State nursing home complaint hotline on the fritz

Image 1 of 3

See something, say something. It's a good rule to follow anytime you spot something you think is wrong. But the FOX 5 I-Team discovered it's hard to say something about problems inside a Georgia nursing home when the state's complaint hotline is not always working.

Just ask Lisa Overholt.

"I called five separate times and left five separate messages," complained the former staffing coordinator for Mountain View Health Care in Rabun County. That's more than a month's worth of calls to the hotline.

Lisa sighed. "They never called."

The hotline, operated by the Georgia Department of Community Health, is one way the public is supposed to report alleged abuse. There's also an online complaint form. We found neither working properly, a problem that's been going on at least since the beginning of the year.

Lisa Overholt has the sort of complaint you'd think Georgia regulators should want to hear. She says she constantly had trouble keeping staffing at the required levels. It bothered her even more when, according to a Clayton police report, a 61-year-old resident died in December after cutting her foot. The case was ultimately closed without any charges.
    
Lisa says she doesn't know whether short staffing played any role, but she felt it her duty to call the state.

"You can't properly take care of people that are in the building unless you have enough staff to take care of them adequately," she pointed out.

She says she tried to get Mountain View to hire enough replacement staff, but got nowhere, forcing some to work extraordinary amounts of overtime. According to her complaint to the state labor board, the facility is a "severely understaffed Nursing Home where Management is forcing employees to remain inside the building."

"So you're saying staff was kept against their will in this nursing home because you didn't have enough people to work?" I asked her.

"Yes. Yes," she replied. "There have been several situations where residents just seemed to waste away. Many of them. Just because there's not enough people to take care of them."

The Medicare.gov nursing home website gives Mountain View a "much above average" rating for inspections, but a "much below average" for staffing. The facility did not respond to our request for comment.
    
Lisa says when no one from the state hotline called her back, she tried to fill out the online complaint form. It wasn't working, either.

The Department of Community Health admits they've got a problem, but wouldn't provide anyone to talk on camera. They say they've fixed the online form and are moving to a different phone system over the next few months in hopes of resolving the hotline problems. They say they make every effort to return phone calls within 24 hours.

Lisa says her complaint was serious enough to warrant a quick return call.

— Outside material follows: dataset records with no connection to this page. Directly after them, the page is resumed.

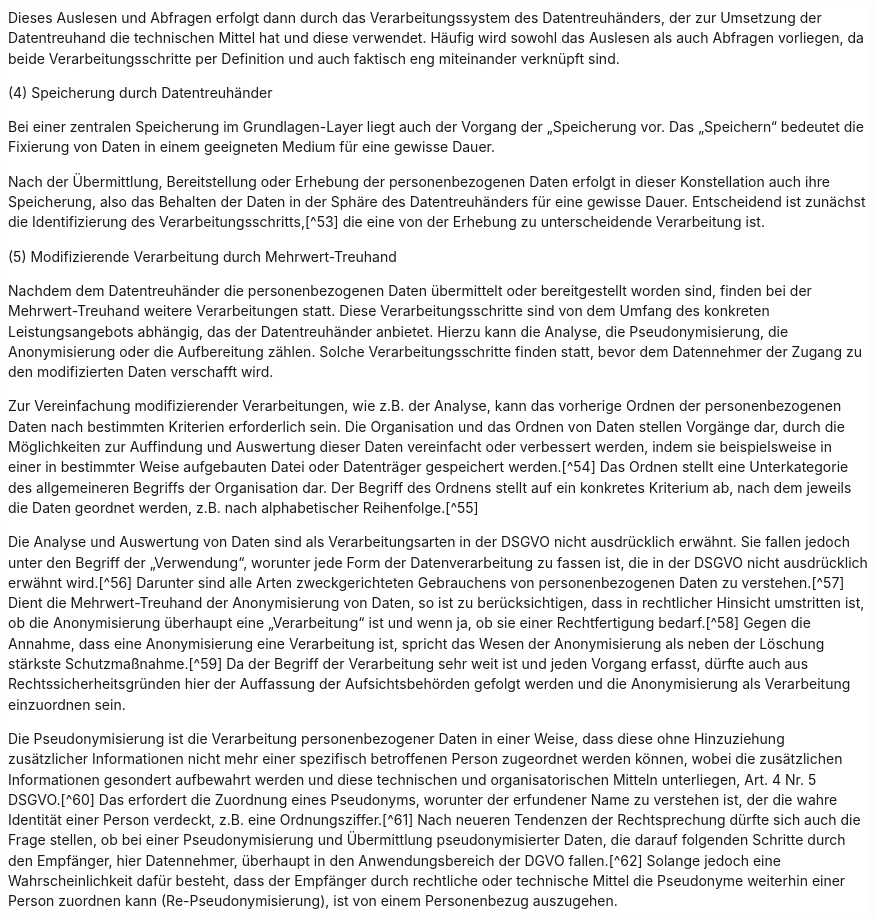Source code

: Dieses Auslesen und Abfragen erfolgt dann durch das Verarbeitungssystem des Datentreuhänders, der zur Umsetzung der Datentreuhand die technischen Mittel hat und diese verwendet. Häufig wird sowohl das Auslesen als auch Abfragen vorliegen, da beide Verarbeitungsschritte per Definition und auch faktisch eng miteinander verknüpft sind.

(4)   Speicherung durch Datentreuhänder

Bei einer zentralen Speicherung im Grundlagen-Layer liegt auch der Vorgang der „Speicherung vor. Das „Speichern“ bedeutet die Fixierung von Daten in einem geeigneten Medium für eine gewisse Dauer.

Nach der Übermittlung, Bereitstellung oder Erhebung der personenbezogenen Daten erfolgt in dieser Konstellation auch ihre Speicherung, also das Behalten der Daten in der Sphäre des Datentreuhänders für eine gewisse Dauer. Entscheidend ist zunächst die Identifizierung des Verarbeitungsschritts,[^53] die eine von der Erhebung zu unterscheidende Verarbeitung ist.

(5)   Modifizierende Verarbeitung durch Mehrwert-Treuhand

Nachdem dem Datentreuhänder die personenbezogenen Daten übermittelt oder bereitgestellt worden sind, finden bei der Mehrwert-Treuhand weitere Verarbeitungen statt. Diese Verarbeitungsschritte sind von dem Umfang des konkreten Leistungsangebots abhängig, das der Datentreuhänder anbietet. Hierzu kann die Analyse, die Pseudonymisierung, die Anonymisierung oder die Aufbereitung zählen. Solche Verarbeitungsschritte finden statt, bevor dem Datennehmer der Zugang zu den modifizierten Daten verschafft wird.

Zur Vereinfachung modifizierender Verarbeitungen, wie z.B. der Analyse, kann das vorherige Ordnen der personenbezogenen Daten nach bestimmten Kriterien erforderlich sein. Die Organisation und das Ordnen von Daten stellen Vorgänge dar, durch die Möglichkeiten zur Auffindung und Auswertung dieser Daten vereinfacht oder verbessert werden, indem sie beispielsweise in einer in bestimmter Weise aufgebauten Datei oder Datenträger gespeichert werden.[^54] Das Ordnen stellt eine Unterkategorie des allgemeineren Begriffs der Organisation dar. Der Begriff des Ordnens stellt auf ein konkretes Kriterium ab, nach dem jeweils die Daten geordnet werden, z.B. nach alphabetischer Reihenfolge.[^55]

Die Analyse und Auswertung von Daten sind als Verarbeitungsarten in der DSGVO nicht ausdrücklich erwähnt. Sie fallen jedoch unter den Begriff der „Verwendung“, worunter jede Form der Datenverarbeitung zu fassen ist, die in der DSGVO nicht ausdrücklich erwähnt wird.[^56] Darunter sind alle Arten zweckgerichteten Gebrauchens von personenbezogenen Daten zu verstehen.[^57] Dient die Mehrwert-Treuhand der Anonymisierung von Daten, so ist zu berücksichtigen, dass in rechtlicher Hinsicht umstritten ist, ob die Anonymisierung überhaupt eine „Verarbeitung“ ist und wenn ja, ob sie einer Rechtfertigung bedarf.[^58] Gegen die Annahme, dass eine Anonymisierung eine Verarbeitung ist, spricht das Wesen der Anonymisierung als neben der Löschung stärkste Schutzmaßnahme.[^59] Da der Begriff der Verarbeitung sehr weit ist und jeden Vorgang erfasst, dürfte auch aus Rechtssicherheitsgründen hier der Auffassung der Aufsichtsbehörden gefolgt werden und die Anonymisierung als Verarbeitung einzuordnen sein.

Die Pseudonymisierung ist die Verarbeitung personenbezogener Daten in einer Weise, dass diese ohne Hinzuziehung zusätzlicher Informationen nicht mehr einer spezifisch betroffenen Person zugeordnet werden können, wobei die zusätzlichen Informationen gesondert aufbewahrt werden und diese technischen und organisatorischen Mitteln unterliegen, Art. 4 Nr. 5 DSGVO.[^60] Das erfordert die Zuordnung eines Pseudonyms, worunter der erfundener Name zu verstehen ist, der die wahre Identität einer Person verdeckt, z.B. eine Ordnungsziffer.[^61] Nach neueren Tendenzen der Rechtsprechung dürfte sich auch die Frage stellen, ob bei einer Pseudonymisierung und Übermittlung pseudonymisierter Daten, die darauf folgenden Schritte durch den Empfänger, hier Datennehmer, überhaupt in den Anwendungsbereich der DGVO fallen.[^62] Solange jedoch eine Wahrscheinlichkeit dafür besteht, dass der Empfänger durch rechtliche oder technische Mittel die Pseudonyme weiterhin einer Person zuordnen kann (Re-Pseudonymisierung), ist von einem Personenbezug auszugehen.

"Patients are not being showered like they should be, waiting a week to 10 days at a time between showering," she stressed.
    
While we watched, Lisa tried again to leave a message on the hotline. For the sixth time. Two days later --  and the day after we called the state asking about the hotline -- Lisa says she finally got a return call.
    
She's also managed now to send in a written online complaint about staffing and her concerns for the patient who bled to death, writing "residents are being left unattended for hours."
    
She's hoping the state will finally look into her complaint nearly two months after she first tried to say something after she saw something.

"The patients deserve that care," she stressed. "That's somebody's mother. Somebody's sister. Somebody's brother. They deserve to be taken care of just like you would your own child."